*Work to be completed*. Would you please set down the data again exactly as given, excluding the pictures?

*Data shown*.
↓

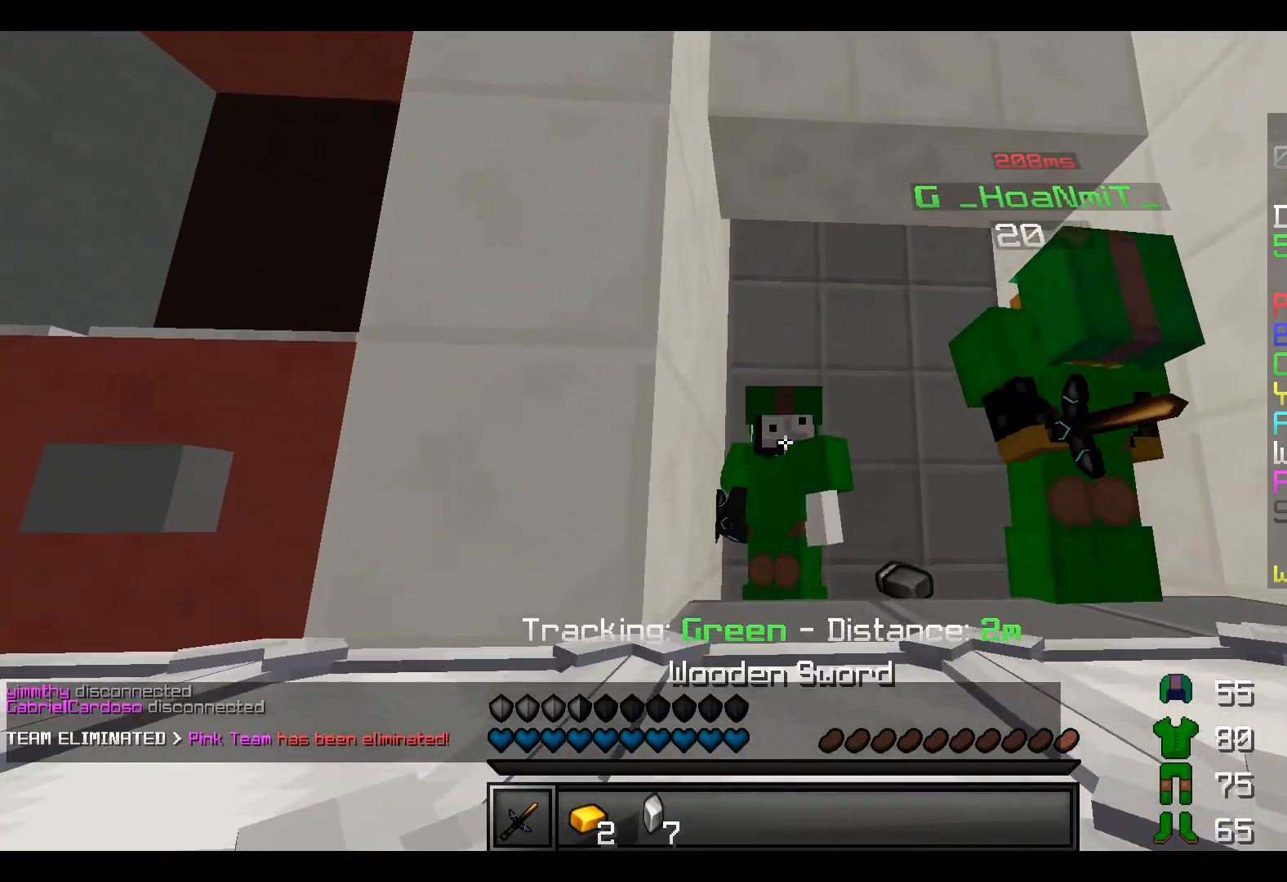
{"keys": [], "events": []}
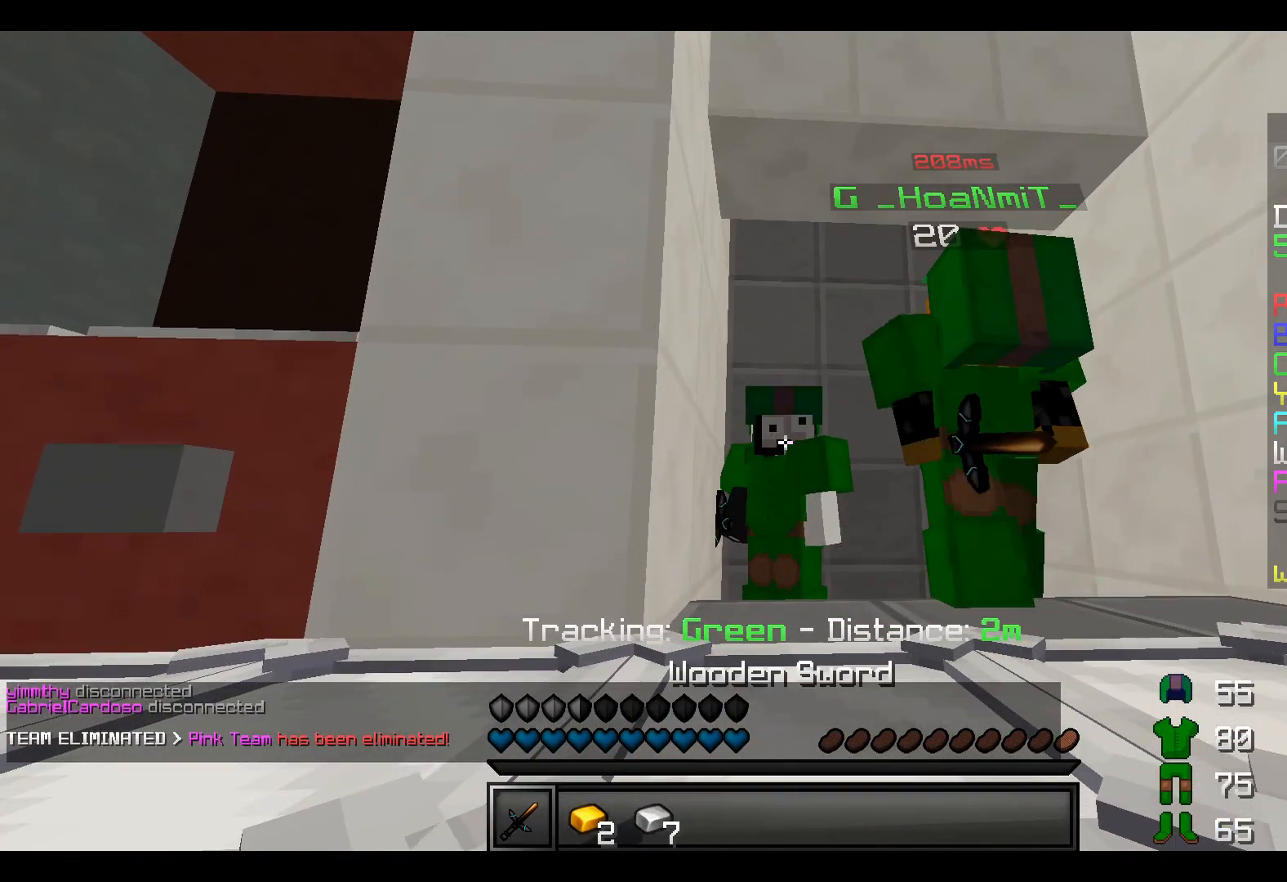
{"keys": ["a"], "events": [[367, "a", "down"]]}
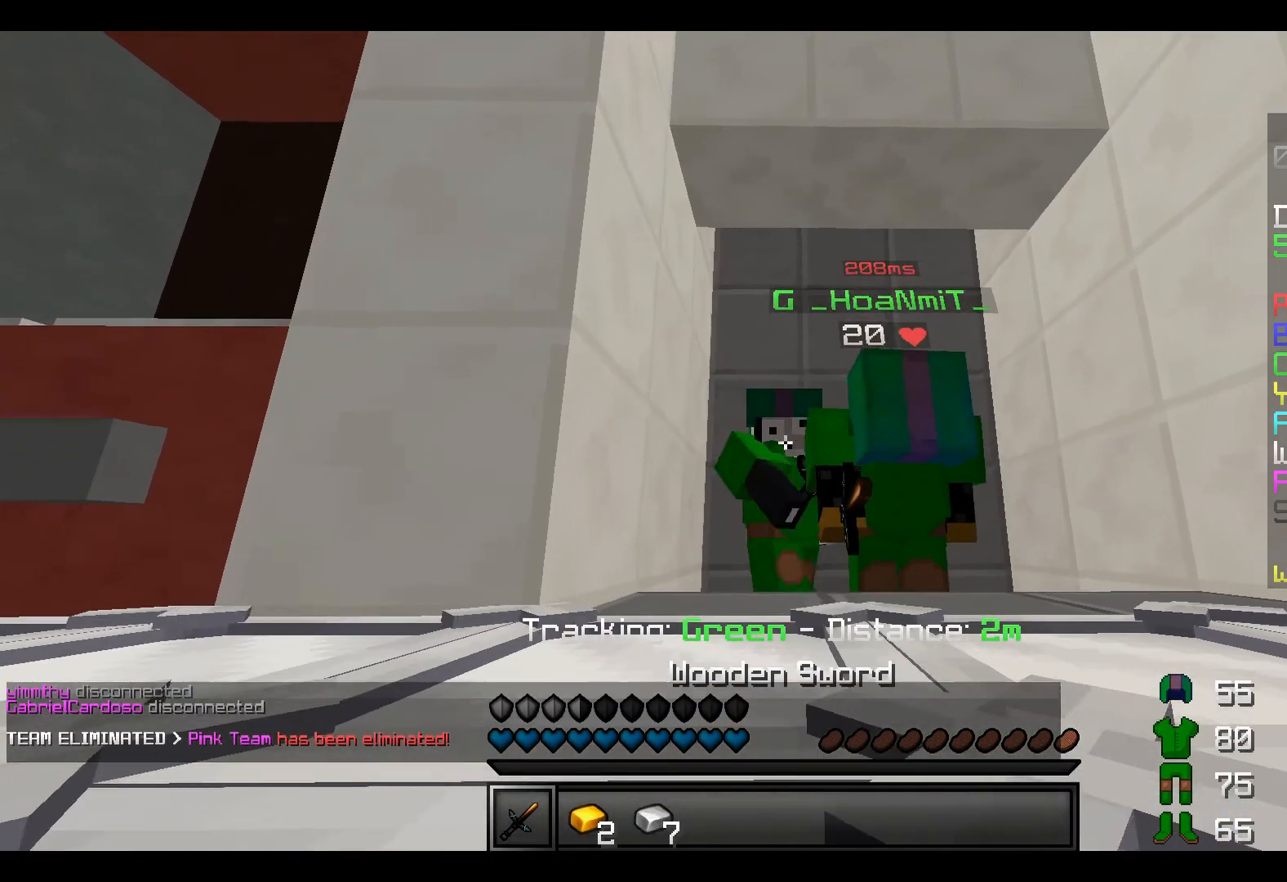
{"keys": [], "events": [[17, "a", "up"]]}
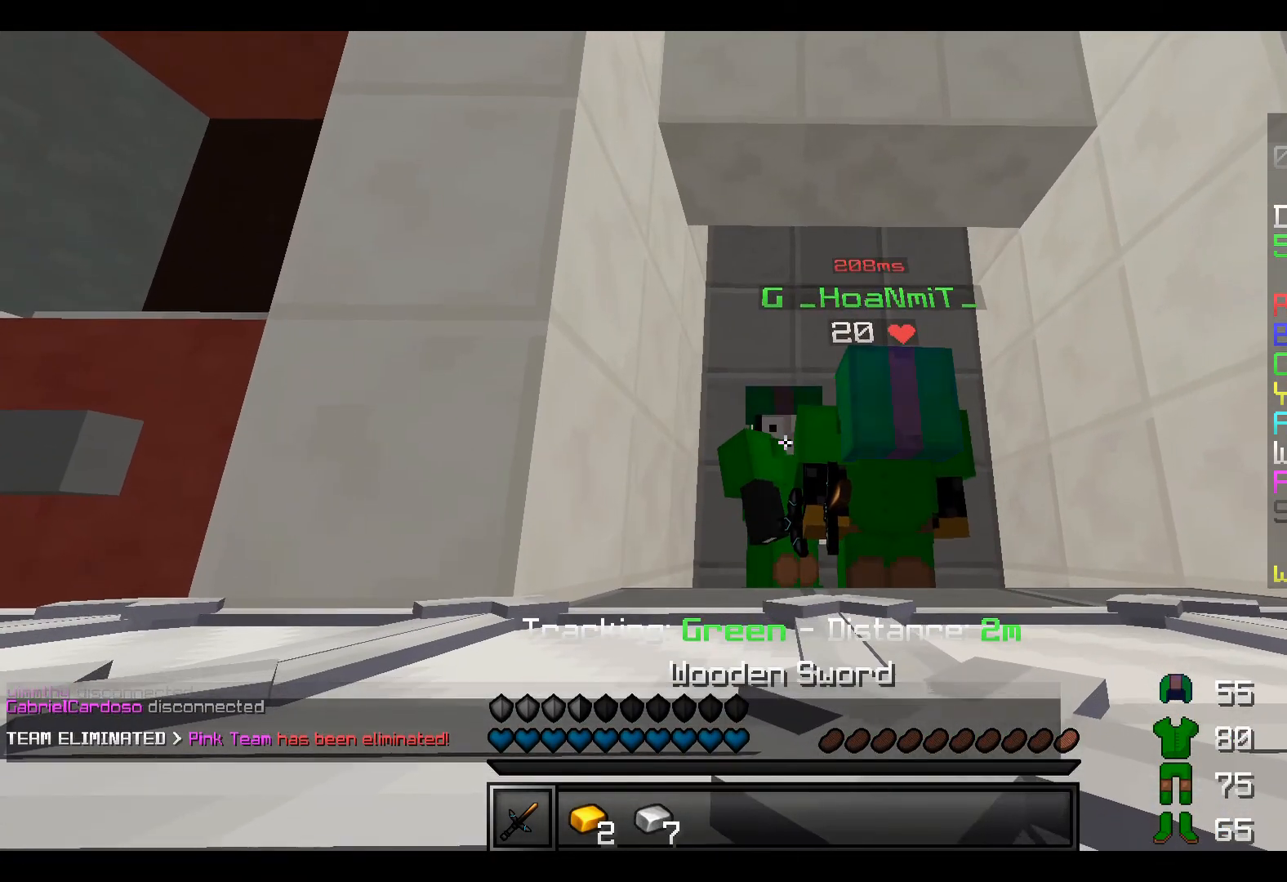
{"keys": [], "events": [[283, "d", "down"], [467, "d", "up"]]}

↑

*Written solution*.
{"keys": [], "events": []}
{"keys": ["a"], "events": [[367, "a", "down"]]}
{"keys": [], "events": [[17, "a", "up"]]}
{"keys": [], "events": [[283, "d", "down"], [467, "d", "up"]]}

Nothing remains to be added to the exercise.